I'll spare you the gory wound pictures... Here's the doc cleaning things up.
Three hours and more than a dozen stitches later, we wheeled her out of the ER.
“I think it’s time to throw back the lava rocks,” she said.
But the fun didn’t end there…
Toward the end of that week, a wind gust knocked a palm branch into the electrical wires in our driveway. The neighbors’ appliances began smoking out of their wall sockets and we lost power for half a day.
“Brent,” my mom warned. “I think you need to throw back your rocks, too.”
The next morning, the hot water heater exploded in the garage.
“Seriously, Brent, the rocks.”
My parents left on Thursday afternoon and Brent and I began to settle into a few days of traveling ourselves. Later that day, as we were leaving the scenic-but-underwhelming Akaka falls, I received an email.
We have a friend staying at our house to watch the dogs. That night, he drove up to a nearby restaurant and parked around the corner. While he was eating, one of the storms that have apparently been ravaging the Mid-Atlantic passed through the area and left a not-so-friendly token on my car.
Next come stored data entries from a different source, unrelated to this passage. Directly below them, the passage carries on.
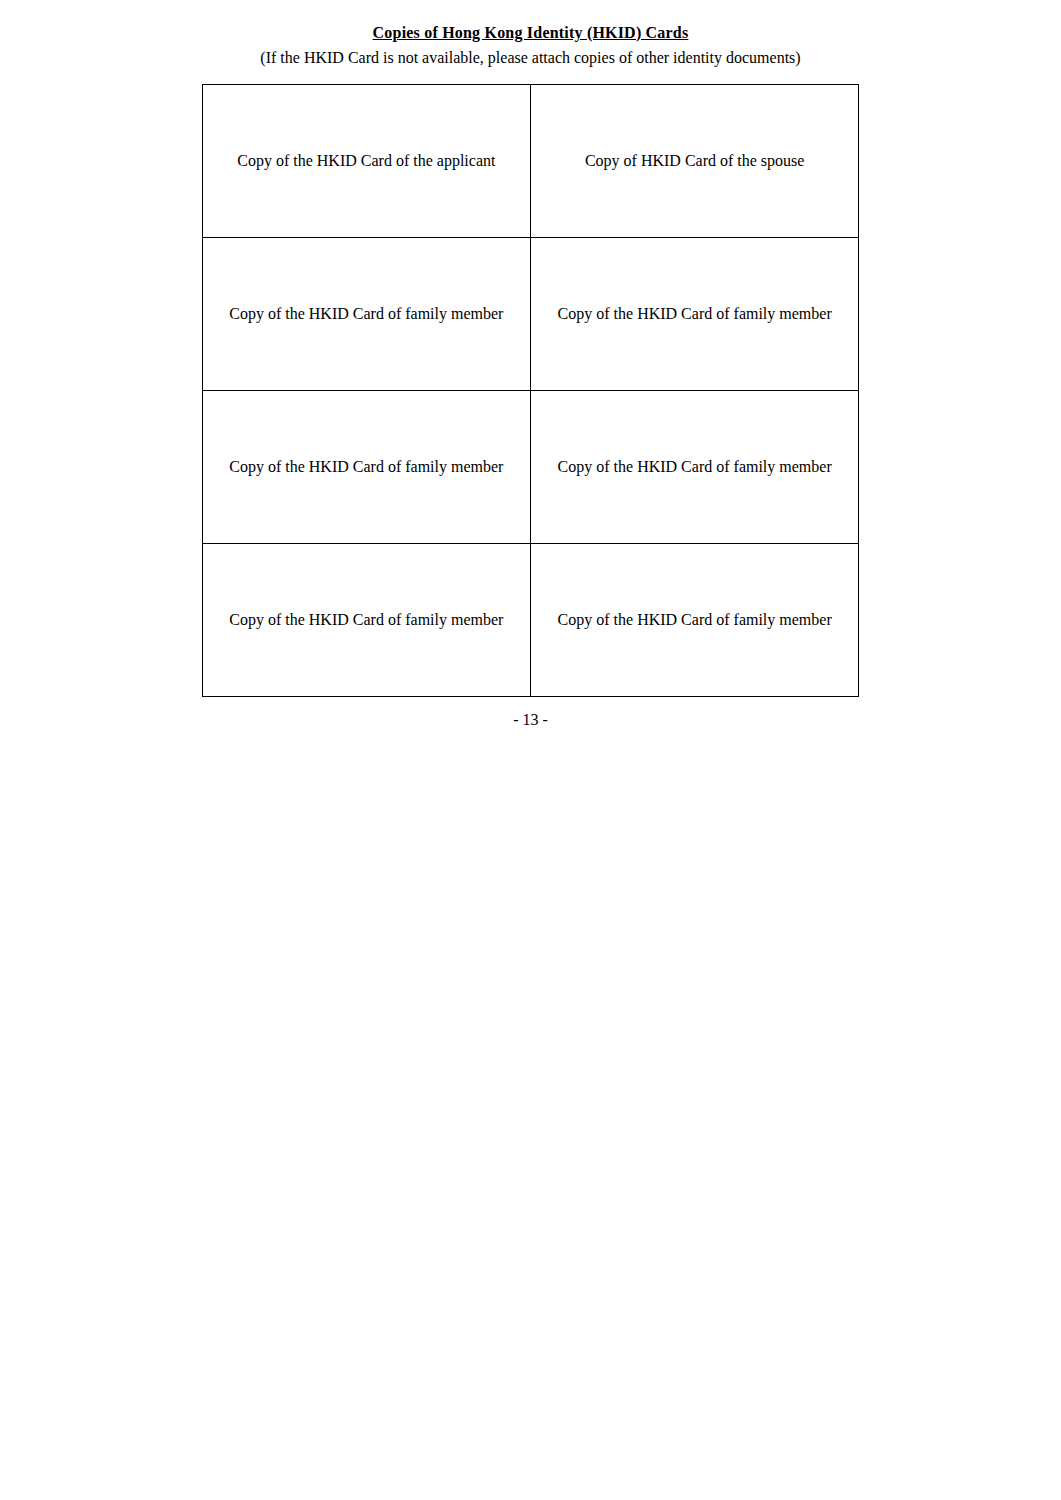Copies of Hong Kong Identity (HKID) Cards
(If the HKID Card is not available, please attach copies of other identity documents)
| Copy of the HKID Card of the applicant | Copy of HKID Card of the spouse |
| Copy of the HKID Card of family member | Copy of the HKID Card of family member |
| Copy of the HKID Card of family member | Copy of the HKID Card of family member |
| Copy of the HKID Card of family member | Copy of the HKID Card of family member |
- 13 -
Thankfully, no one was hurt!
When we called my parents to let them know what had happened, my mom said, “See! It’s Brent’s lava rocks!”
Fast-forward three days…
We just awoke to our final day in Hawaii. Barring any weather complications, our flight takes off in 9 hours.
What do you think? Should Brent get on that plane with the lava rocks? Or should he throw them back to Pele?